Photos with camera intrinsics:

********

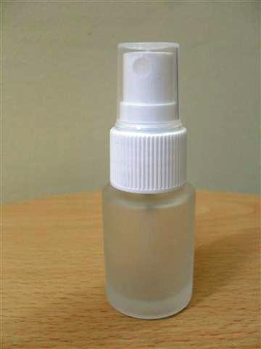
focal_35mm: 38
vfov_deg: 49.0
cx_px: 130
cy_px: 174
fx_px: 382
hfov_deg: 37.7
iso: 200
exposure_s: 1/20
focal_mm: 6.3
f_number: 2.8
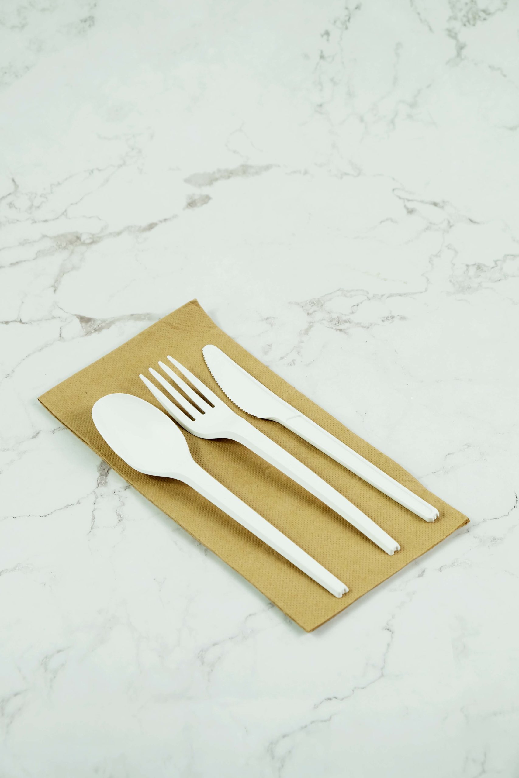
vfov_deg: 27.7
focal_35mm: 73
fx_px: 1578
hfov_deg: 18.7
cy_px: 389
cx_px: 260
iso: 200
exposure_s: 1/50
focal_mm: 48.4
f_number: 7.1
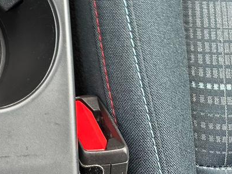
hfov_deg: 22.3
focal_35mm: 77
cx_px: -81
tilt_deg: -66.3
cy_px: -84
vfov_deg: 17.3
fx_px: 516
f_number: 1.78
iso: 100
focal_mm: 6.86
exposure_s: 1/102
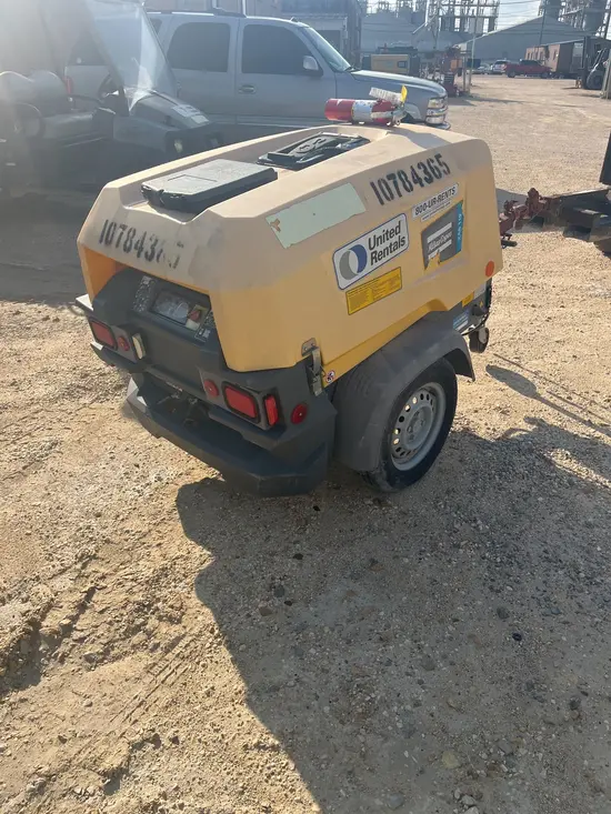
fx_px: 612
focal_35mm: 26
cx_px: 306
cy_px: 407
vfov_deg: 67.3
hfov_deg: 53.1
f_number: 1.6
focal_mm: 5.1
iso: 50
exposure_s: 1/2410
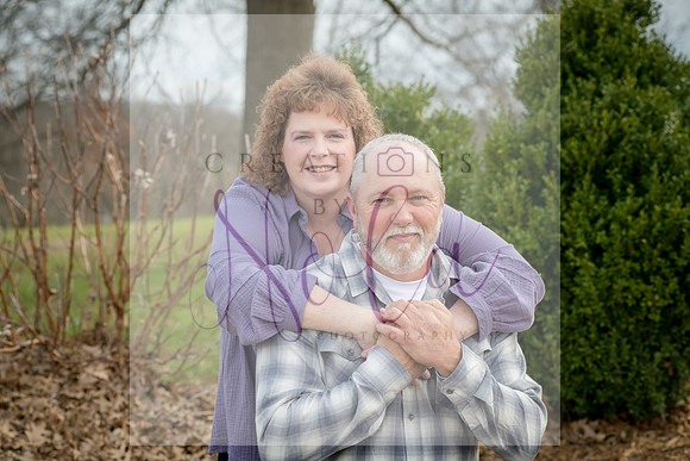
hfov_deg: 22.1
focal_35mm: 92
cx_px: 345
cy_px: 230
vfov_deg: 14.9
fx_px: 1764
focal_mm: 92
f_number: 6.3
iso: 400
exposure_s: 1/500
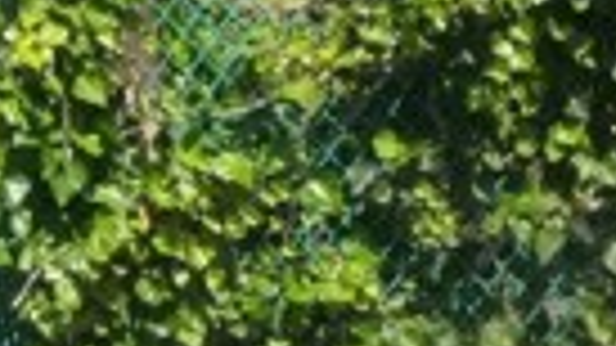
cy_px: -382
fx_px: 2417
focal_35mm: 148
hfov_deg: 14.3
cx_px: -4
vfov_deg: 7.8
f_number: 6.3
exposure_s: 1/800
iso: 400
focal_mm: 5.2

********

> _WHAT IS REQUIRED_
Only what runs from the line containing "hfov_deg: 14.3" through the final line of the entries above belongs in the answer, restated exactly.

> _EXERCISE OUTPUT_
hfov_deg: 14.3
cx_px: -4
vfov_deg: 7.8
f_number: 6.3
exposure_s: 1/800
iso: 400
focal_mm: 5.2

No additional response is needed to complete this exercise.